On Monday night, the City council passed our FY20 budget of over $680M. Funding reflects our values as a City, so during this year’s budget season, I wanted to ensure that our arts funding in particular was being used effectively. As Chair of the Arts Task Force for the past 8 months, I know that arts is an economic driver in our City, responsible for millions of dollars of revenue each year. During the budget hearings, I used the opportunity to highlight and identify some structural changes that could be made to help strengthen our economic development and the Arts through the Office of Tourism, as well as better use the Arts resources the City financially supports, specifically at the Multicultural Arts Center in East Cambridge.
At the budget hearing, I was pleased to hear that the Office of Tourism announce its’ intentions to shift their focus to better support our small businesses and retailers, and I wanted to take this opportunity to create the connective tissue between 3 City departments: CDD’s Economic Development Division, the Office of Tourism, and the Cambridge Arts Council.
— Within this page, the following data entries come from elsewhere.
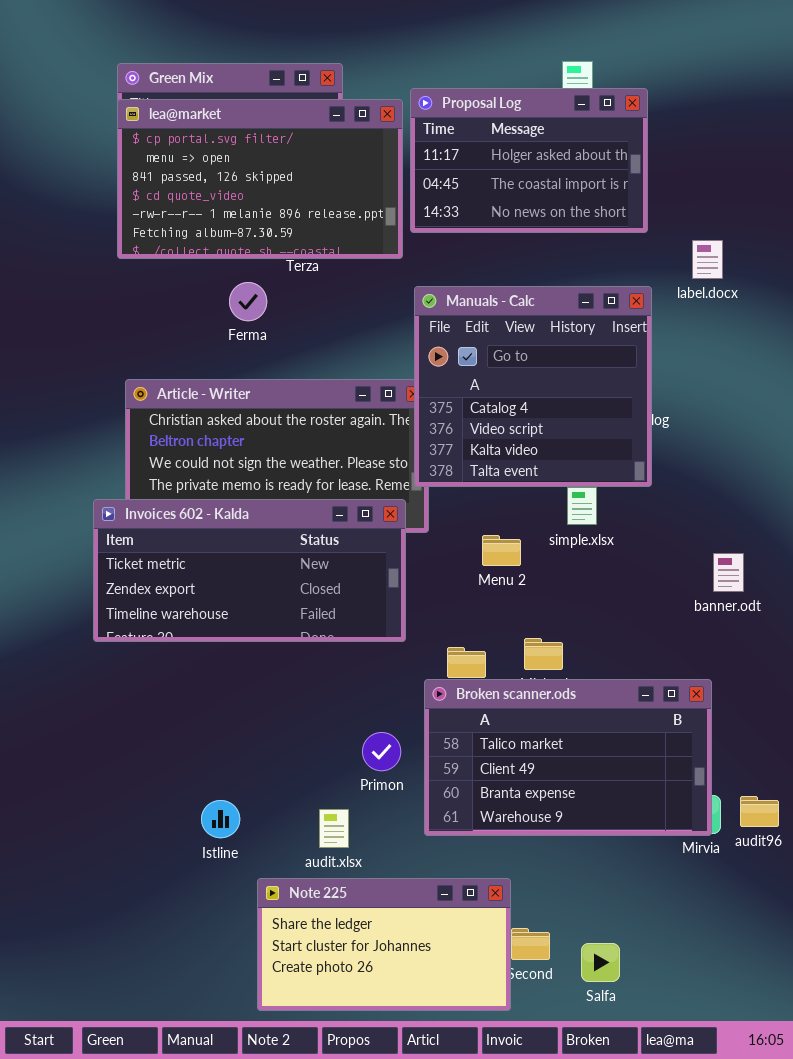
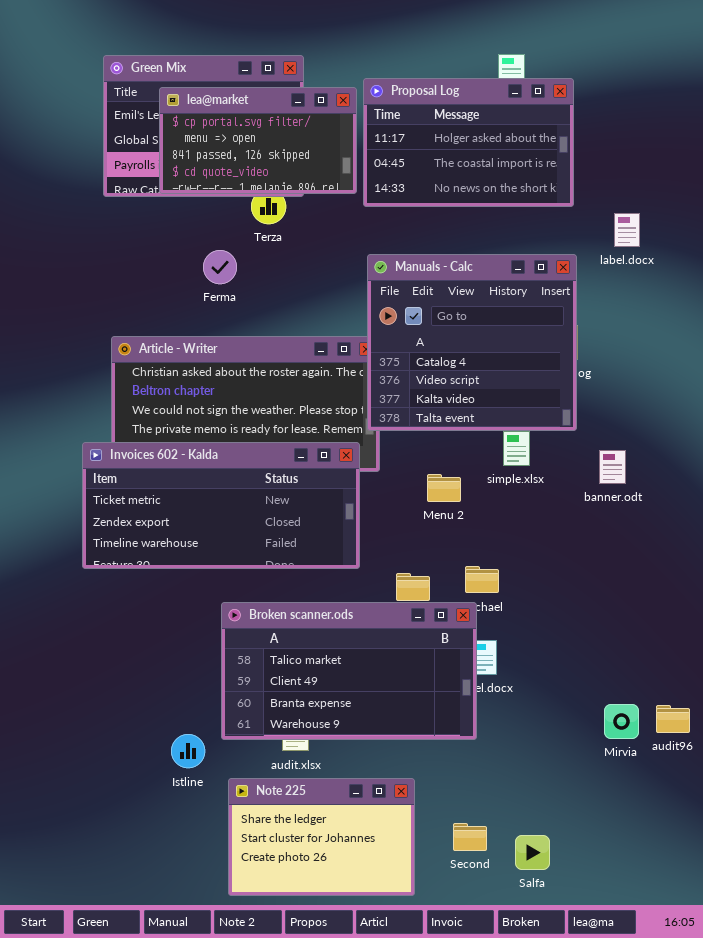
lea@market: [117,99,403,259] -> [159,87,357,194], resized
banner.odt: [713,553,744,592] -> [599,450,626,484], moved
Broken scanner.ods: [424,679,712,836] -> [221,602,477,740], moved
Istline: [201,800,240,838] -> [171,734,205,768], moved
Note 225: [257,878,511,1011] -> [228,778,415,896], resized

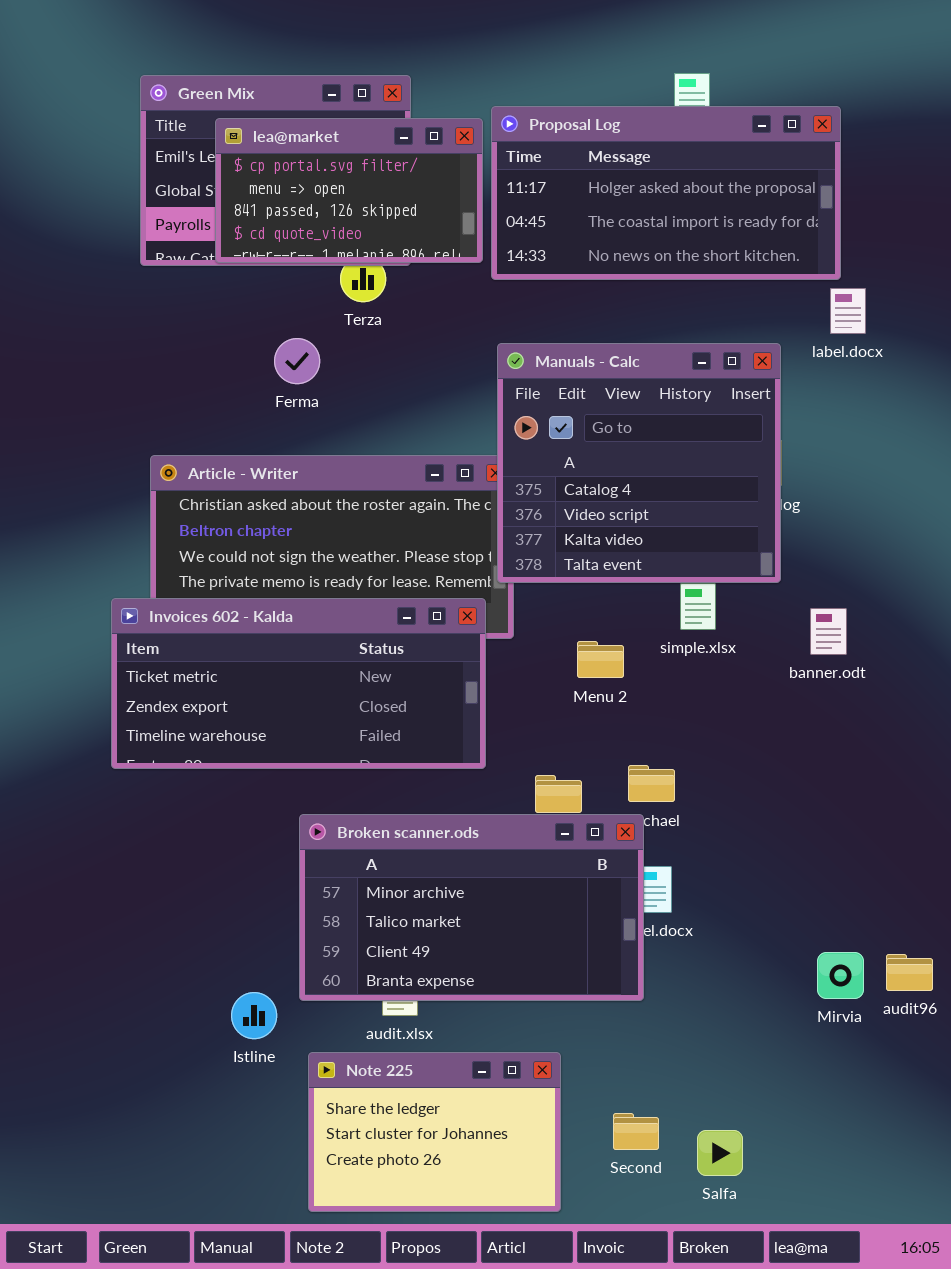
Proposal Log: [363,78,574,207] -> [491,106,841,280], resized
Broken scanner.ods: [221,602,477,740] -> [299,814,644,1001], scrolled up 1 row

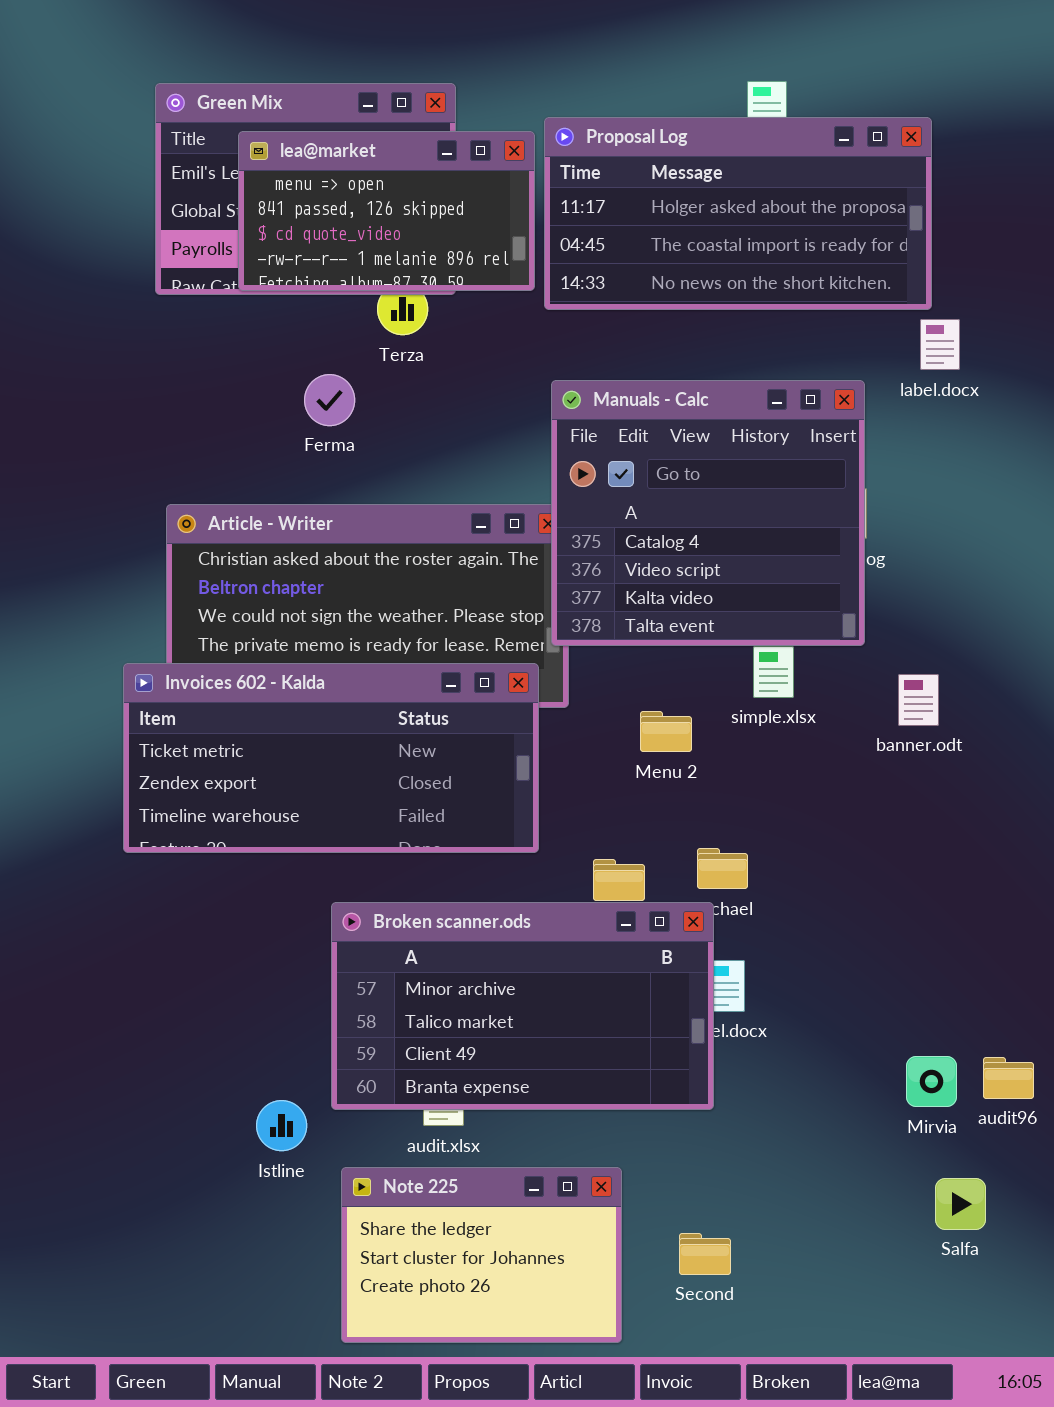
lea@market: [215,118,483,263] -> [238,131,535,291], scrolled down 1 row
Salfa: [697,1130,743,1176] -> [935,1178,986,1230], moved

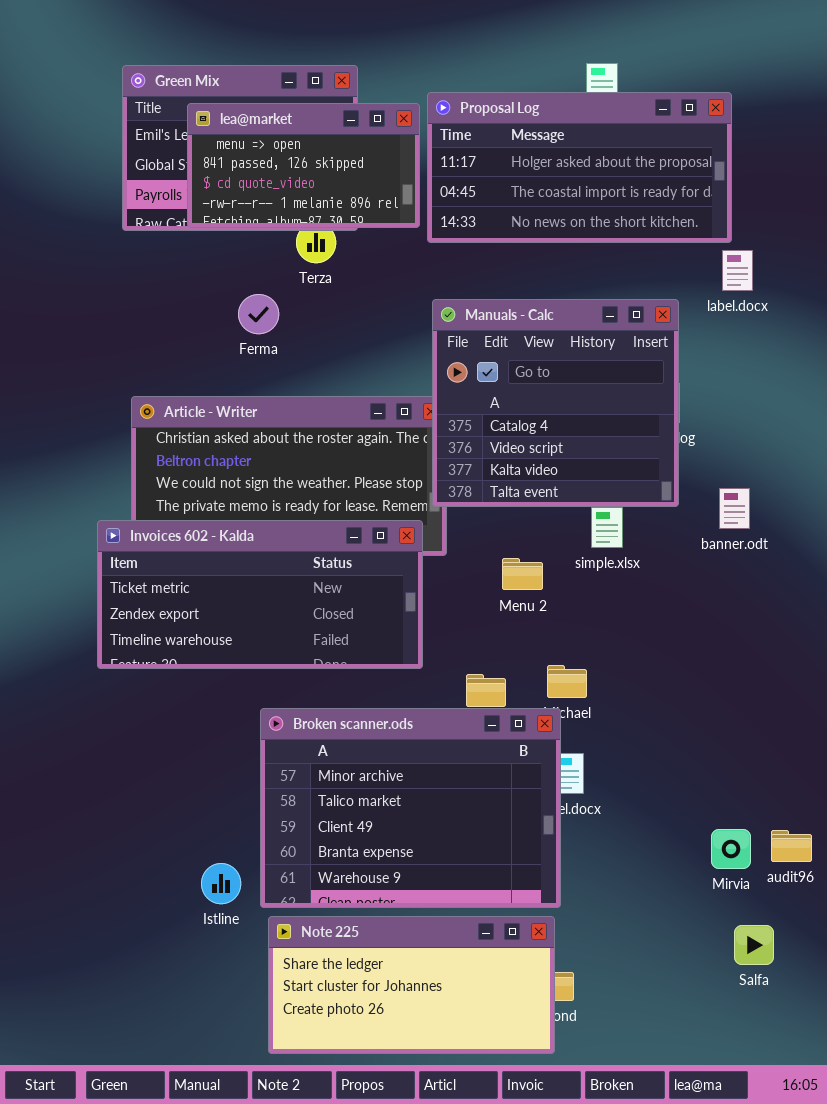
banner.odt: [898,674,939,726] -> [719,488,750,529], moved
Broken scanner.ods: [331,902,714,1110] -> [260,708,561,908], resized
Note 225: [341,1167,622,1343] -> [268,916,555,1054], resized

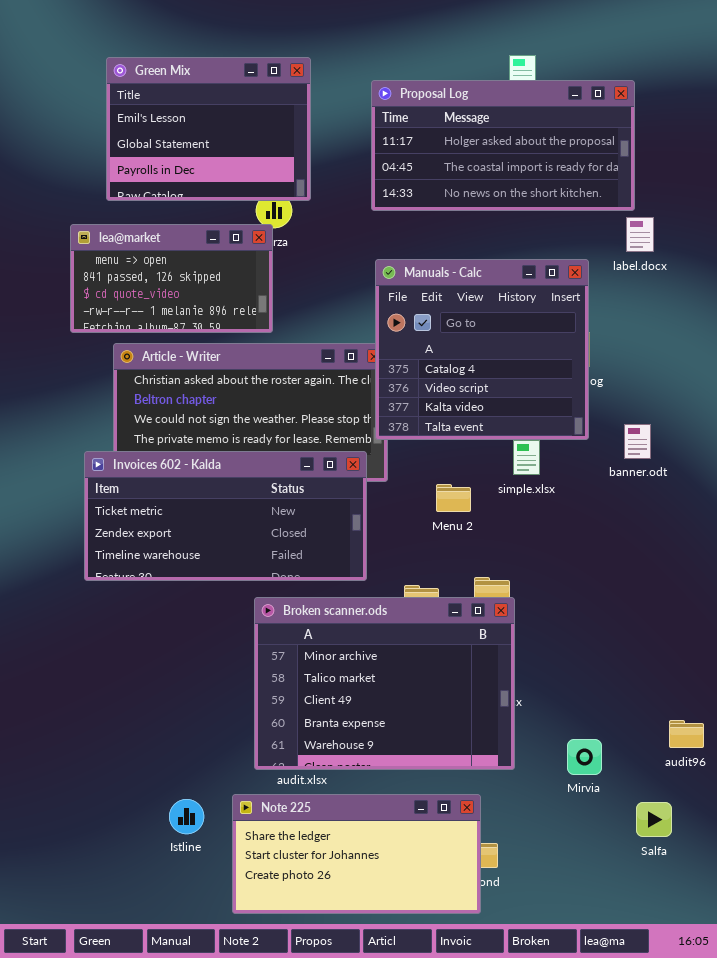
lea@market: [187,103,420,228] -> [70,224,273,333], moved
Broken scanner.ods: [260,708,561,908] -> [254,597,515,770], moved
Mirvia: [711,829,751,869] -> [567,739,602,775], moved
Istline: [201,863,241,904] -> [169,799,204,834], moved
Each of these offices are a key support of the “3 legged-stool” that keeps our economy strong and healthy. The arts, tourism, and our small businesses not only rely on each other to thrive, but are part of what makes Cambridge unique, which is why I asked that CDD convene these three departments in a monthly working group. Our small businesses are facing a tough retail climate, but all of them see sales rise during festivals and arts events, and the Office of Tourism can provide that “missing link” to bring in more visitors so that we’re supporting both arts and small business in an impactful way.
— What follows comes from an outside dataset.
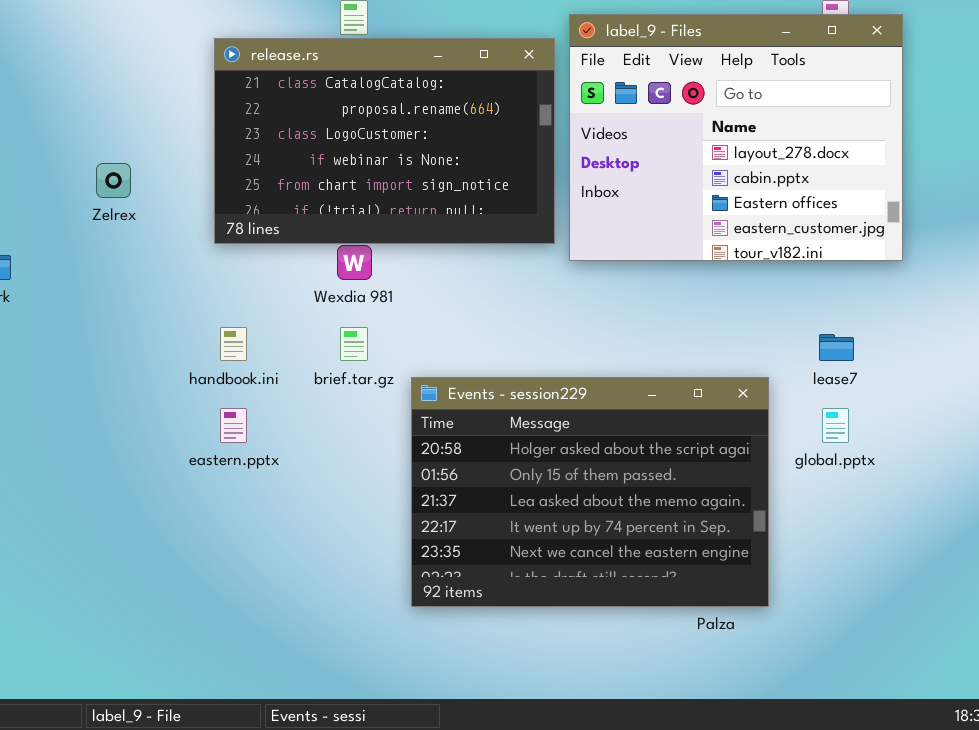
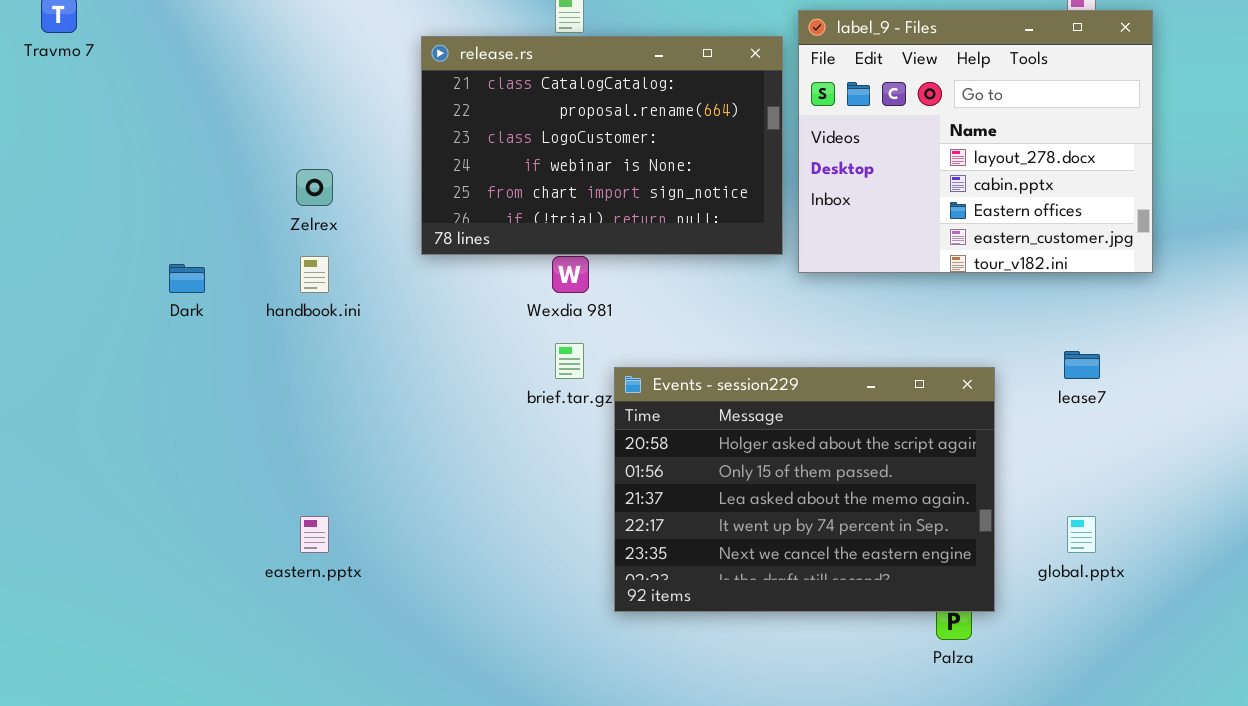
handbook.ini: [220,327,247,361] -> [300,256,329,293], moved
Events - session229: [411,377,769,607] -> [614,367,995,612], moved
eastern.pptx: [220,408,247,443] -> [300,516,329,553], moved
global.pptx: [822,408,849,443] -> [1067,516,1096,553], moved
Another area where I placed funding under review was at the Multicultural Arts Center. The additional information from the Multicultural Arts Center (MAC) in their answer to my review left me with more questions than answers. The $200,000 that the City provides to the MAC is vital to its survival, but this only increases the MAC’s responsibility to provide an accessible and affordable community arts space. To achieve this goal, operational practices need to change, and funding can no longer be unconditional and unsupervised. The MAC relies on private events for much of their funding, and these events have taken precedence over the arts in recent years. Artists have dealt with logistical conflicts, inadequate infrastructure, and the expense of buying out the MAC when their performances “interfered” with potential private events. As a result, I proposed that we preserve the space by allocating the funding, but the MAC will not receive the $200,000 in a lump sum like usual. Instead, they will receive $100,000 up front, and to unlock the rest of the funding, will have to meet quarterly with the City Manager and staff to report on their progress, and I also asked that a member of City leadership join or attend the MAC’s board meetings this year, a proposed which they welcomed.
I’m grateful for the opportunity to champion the arts not only during these budget hearings, but at Council meetings every week. Institutions like the Multicultural Arts Center and the City as a whole need to make a more robust effort to accommodate artists, engage the community, and make space accessible to artists – both logistically and financially.